I've mentioned I'm on an online dating site before. It has you list all your basic info (height, age, etc.) and post your pictures like any other site of its kind. It also lists your ethnic background, though gives you a limited number of options to choose from (ie. no option for mixed folks). My father was Mexican, my mother is half Mexican and the other half is comprised of French, Cherokee, Irish, Scottish, and German ancestry. As a result of this awesome mix I am a dark-skinned Latino dude with green eyes. So naturally I listed myself as Latino but that's had an unexpected effect in that a number of messages I get ask me to elaborate on my background. It's one thing to ask that after we've established some sort of conversation and I'm comfortable but it's another when the question is posed in the very first message or if it seems like the only reason you sent the message is cuz you wanted an answer to that question. And half of them, college educated people, can't even ask right. They ask what my 'nationality' is.

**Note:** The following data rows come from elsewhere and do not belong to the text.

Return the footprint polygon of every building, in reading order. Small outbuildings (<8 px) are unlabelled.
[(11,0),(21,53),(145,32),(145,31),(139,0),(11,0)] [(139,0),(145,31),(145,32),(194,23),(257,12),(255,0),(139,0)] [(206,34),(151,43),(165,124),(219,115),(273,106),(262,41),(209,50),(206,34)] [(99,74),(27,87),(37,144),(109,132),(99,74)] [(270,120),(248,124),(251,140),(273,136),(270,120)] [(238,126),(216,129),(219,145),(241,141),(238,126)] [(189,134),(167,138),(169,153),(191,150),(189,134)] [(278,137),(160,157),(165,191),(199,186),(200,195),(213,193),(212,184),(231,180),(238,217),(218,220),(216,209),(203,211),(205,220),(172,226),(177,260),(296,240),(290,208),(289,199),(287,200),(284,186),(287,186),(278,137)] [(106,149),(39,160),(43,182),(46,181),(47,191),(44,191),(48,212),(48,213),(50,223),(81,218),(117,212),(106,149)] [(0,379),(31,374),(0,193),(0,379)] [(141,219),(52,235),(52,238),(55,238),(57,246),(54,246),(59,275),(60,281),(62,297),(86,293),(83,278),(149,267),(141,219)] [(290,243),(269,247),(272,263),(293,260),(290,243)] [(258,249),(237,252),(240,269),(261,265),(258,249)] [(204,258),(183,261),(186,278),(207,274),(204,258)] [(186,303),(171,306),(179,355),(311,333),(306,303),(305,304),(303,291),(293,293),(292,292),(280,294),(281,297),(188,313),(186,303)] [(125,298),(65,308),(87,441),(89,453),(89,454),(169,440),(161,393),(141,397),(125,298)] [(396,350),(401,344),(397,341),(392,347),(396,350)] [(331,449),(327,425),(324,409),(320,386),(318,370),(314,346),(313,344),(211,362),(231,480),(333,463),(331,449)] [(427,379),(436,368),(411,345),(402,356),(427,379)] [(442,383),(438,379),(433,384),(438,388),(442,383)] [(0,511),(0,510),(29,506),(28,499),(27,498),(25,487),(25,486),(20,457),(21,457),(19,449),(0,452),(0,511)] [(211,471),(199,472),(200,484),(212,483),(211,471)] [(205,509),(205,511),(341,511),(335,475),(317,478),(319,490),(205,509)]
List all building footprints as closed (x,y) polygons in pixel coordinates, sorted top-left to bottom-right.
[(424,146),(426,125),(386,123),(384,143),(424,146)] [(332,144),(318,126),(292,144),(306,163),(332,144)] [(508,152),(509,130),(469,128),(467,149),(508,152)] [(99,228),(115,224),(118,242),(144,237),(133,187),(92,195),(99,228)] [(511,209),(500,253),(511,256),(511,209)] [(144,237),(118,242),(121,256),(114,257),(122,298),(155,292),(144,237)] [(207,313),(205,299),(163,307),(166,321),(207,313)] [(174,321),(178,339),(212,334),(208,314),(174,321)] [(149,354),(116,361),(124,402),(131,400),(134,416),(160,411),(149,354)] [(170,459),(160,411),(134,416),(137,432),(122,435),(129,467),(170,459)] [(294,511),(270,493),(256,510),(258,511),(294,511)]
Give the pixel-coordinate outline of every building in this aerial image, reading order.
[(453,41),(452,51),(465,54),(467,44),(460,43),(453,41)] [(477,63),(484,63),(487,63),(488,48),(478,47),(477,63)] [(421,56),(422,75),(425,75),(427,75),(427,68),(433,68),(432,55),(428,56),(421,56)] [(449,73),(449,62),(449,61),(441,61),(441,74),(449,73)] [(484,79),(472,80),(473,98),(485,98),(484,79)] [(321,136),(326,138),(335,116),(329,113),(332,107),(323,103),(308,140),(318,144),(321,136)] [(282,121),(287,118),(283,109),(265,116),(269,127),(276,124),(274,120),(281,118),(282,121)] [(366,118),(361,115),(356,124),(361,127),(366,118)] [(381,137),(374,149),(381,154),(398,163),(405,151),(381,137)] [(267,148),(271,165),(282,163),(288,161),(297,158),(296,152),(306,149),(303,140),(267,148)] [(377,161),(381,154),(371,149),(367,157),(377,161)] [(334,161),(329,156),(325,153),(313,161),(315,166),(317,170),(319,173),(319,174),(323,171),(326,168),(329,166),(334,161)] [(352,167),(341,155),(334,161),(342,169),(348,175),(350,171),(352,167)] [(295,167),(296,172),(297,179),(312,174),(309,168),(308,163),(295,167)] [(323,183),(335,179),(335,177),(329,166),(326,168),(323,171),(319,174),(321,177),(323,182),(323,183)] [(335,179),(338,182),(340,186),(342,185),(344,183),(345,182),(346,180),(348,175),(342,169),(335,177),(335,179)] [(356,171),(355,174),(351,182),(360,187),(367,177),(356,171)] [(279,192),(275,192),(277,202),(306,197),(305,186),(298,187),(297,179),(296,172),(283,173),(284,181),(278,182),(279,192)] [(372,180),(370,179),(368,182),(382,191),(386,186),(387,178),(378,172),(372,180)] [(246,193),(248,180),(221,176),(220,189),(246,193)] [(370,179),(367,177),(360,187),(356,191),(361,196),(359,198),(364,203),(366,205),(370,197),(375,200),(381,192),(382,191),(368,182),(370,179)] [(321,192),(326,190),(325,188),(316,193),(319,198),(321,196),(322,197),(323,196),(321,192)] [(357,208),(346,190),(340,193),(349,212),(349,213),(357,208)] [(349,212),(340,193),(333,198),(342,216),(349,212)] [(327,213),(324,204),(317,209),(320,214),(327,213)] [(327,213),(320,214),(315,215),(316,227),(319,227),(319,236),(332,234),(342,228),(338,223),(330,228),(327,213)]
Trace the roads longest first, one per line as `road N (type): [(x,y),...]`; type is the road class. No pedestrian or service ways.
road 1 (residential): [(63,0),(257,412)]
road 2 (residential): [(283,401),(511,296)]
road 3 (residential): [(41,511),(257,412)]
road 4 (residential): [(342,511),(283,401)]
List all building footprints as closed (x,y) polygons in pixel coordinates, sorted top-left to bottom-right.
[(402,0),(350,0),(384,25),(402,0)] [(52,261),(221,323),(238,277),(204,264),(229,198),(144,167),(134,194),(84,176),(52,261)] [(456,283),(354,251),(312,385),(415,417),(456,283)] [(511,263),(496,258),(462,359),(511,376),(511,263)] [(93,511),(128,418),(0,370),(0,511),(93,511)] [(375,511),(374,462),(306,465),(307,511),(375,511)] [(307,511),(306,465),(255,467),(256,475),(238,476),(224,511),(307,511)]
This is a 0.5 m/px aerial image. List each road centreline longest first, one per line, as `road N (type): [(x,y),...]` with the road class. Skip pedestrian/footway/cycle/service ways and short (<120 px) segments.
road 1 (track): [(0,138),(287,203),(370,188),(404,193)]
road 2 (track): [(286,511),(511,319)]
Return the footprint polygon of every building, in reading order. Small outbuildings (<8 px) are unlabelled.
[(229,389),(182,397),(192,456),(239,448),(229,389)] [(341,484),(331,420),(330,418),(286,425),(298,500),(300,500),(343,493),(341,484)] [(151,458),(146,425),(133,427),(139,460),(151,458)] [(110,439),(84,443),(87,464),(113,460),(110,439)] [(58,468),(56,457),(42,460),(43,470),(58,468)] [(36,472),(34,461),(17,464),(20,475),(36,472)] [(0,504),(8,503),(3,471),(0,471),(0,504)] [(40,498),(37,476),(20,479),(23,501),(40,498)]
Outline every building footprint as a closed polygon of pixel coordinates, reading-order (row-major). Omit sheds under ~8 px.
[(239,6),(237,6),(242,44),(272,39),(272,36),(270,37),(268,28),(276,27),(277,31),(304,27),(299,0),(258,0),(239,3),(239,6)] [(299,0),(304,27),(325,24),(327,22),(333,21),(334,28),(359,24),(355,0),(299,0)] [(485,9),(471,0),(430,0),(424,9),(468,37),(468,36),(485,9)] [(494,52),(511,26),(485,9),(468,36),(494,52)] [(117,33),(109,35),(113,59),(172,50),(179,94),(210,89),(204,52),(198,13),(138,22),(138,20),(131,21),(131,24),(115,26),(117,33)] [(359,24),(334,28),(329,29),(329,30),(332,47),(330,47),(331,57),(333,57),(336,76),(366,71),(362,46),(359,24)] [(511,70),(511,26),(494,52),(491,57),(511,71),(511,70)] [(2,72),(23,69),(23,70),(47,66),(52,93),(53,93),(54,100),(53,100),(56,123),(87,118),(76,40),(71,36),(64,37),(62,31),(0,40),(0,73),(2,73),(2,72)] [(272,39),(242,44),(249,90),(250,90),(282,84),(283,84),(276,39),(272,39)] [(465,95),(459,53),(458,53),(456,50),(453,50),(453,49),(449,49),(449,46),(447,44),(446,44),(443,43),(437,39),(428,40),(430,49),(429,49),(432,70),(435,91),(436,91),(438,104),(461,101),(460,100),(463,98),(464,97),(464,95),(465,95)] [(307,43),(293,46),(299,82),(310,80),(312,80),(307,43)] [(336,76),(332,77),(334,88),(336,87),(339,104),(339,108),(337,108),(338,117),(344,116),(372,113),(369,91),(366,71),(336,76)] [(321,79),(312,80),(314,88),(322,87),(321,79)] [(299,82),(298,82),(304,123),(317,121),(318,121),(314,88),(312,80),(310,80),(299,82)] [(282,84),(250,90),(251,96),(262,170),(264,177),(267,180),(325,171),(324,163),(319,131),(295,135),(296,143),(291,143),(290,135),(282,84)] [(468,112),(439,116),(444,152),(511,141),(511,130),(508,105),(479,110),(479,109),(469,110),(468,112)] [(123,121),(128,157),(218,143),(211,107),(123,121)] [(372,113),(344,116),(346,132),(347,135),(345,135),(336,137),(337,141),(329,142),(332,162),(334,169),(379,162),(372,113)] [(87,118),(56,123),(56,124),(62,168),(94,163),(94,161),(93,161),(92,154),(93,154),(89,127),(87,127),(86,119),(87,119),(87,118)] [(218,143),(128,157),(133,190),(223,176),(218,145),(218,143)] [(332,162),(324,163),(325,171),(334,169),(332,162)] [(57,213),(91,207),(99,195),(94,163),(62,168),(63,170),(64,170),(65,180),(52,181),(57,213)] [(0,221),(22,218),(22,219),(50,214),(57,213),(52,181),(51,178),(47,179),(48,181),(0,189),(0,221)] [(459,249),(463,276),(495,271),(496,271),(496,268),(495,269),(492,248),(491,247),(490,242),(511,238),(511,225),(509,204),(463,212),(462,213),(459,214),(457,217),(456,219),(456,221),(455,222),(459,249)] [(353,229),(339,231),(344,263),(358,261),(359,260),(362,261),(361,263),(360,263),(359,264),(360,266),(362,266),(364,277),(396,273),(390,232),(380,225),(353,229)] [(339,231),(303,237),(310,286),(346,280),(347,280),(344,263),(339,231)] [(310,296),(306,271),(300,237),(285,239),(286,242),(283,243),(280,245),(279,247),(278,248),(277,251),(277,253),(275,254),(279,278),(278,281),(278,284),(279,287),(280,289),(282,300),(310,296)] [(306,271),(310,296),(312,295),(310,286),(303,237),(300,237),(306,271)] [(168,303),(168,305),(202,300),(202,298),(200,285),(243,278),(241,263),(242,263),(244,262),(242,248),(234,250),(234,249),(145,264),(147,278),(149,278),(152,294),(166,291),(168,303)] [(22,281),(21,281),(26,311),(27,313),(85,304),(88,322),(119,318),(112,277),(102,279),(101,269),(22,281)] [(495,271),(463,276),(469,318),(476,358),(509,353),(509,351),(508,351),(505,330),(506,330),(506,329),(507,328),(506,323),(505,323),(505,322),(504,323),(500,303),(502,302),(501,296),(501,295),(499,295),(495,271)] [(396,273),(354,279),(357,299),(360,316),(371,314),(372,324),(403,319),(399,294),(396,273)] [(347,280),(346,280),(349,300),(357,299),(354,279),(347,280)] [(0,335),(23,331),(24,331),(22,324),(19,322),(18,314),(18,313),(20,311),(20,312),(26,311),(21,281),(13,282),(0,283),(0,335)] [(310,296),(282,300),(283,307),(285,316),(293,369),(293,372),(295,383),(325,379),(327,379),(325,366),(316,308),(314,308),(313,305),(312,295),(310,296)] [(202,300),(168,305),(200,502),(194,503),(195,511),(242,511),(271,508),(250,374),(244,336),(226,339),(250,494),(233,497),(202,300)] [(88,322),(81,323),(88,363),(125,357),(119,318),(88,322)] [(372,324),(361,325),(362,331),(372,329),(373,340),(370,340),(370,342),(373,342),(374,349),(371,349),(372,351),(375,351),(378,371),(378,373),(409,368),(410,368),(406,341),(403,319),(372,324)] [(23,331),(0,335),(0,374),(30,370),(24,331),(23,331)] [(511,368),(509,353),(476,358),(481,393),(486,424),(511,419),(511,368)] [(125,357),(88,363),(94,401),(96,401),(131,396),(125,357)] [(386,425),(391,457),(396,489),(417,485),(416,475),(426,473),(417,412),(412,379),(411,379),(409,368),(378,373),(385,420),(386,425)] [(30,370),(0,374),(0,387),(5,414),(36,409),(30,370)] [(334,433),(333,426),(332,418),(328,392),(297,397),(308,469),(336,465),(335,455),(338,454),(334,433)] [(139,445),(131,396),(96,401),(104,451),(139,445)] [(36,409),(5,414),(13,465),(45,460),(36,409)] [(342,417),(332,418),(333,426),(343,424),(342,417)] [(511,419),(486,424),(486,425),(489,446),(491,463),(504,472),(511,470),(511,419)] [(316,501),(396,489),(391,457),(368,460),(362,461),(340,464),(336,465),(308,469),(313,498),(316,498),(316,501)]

I talked all this out with a friend who basically confirmed what I already knew, which is that if my eyes were brown I wouldn't be getting these kind of messages. Brown eyes are of course more traditionally Latino than green or blue eyes, at least that's what people think of here in the States. I know a part of it is narrow-mindedness over color. My mom looks like a total white chick, you wouldn't guess she was half Mexican or that we were even related. As kids she often got questions about my sister and I, who both have green eyes and are dark-skinned, and whether or not we were adopted. She never answered cuz it's nobody's business to begin with and she figured it would be a non-factor when we got older. (Ironically, people always assumed my brother (lighter skin, brown eyes) was her biological kid when in fact they're not blood related.) We went to a predominately Latino elementary school and I remember being teased in third grade because the kids didn't believe I was Latino. I couldn't be if I had green eyes, right? It bothered me for a few months but then my grandma gave the most awesomest lecture about there being nothing wrong with me and my uncle threatened to go beat up the kids who made fun of me. After that I stopped thinking of myself as being different at all and I ignored those kids.
All my life I've gotten comments about my eyes, which I don't mind when they're genuine compliments and not leading into questions about where I got them. My daughter's eyes are blue-ish green and she has dark skin and I hope she never has to deal with being harassed about it. Attitudes today about race are still not where they should be in my opinion, but I have noticed they're further along than when I was her age. Skin color is just that, a color and you can't change it and you shouldn't want to cuz you are born the way you're meant to be. I think I read somewhere that everyone will be mixed by 2044 and I think that is awesome. But I hope it doesn't take that long for people to recognize that just because you don't look a certain way, you can't be of a specific background.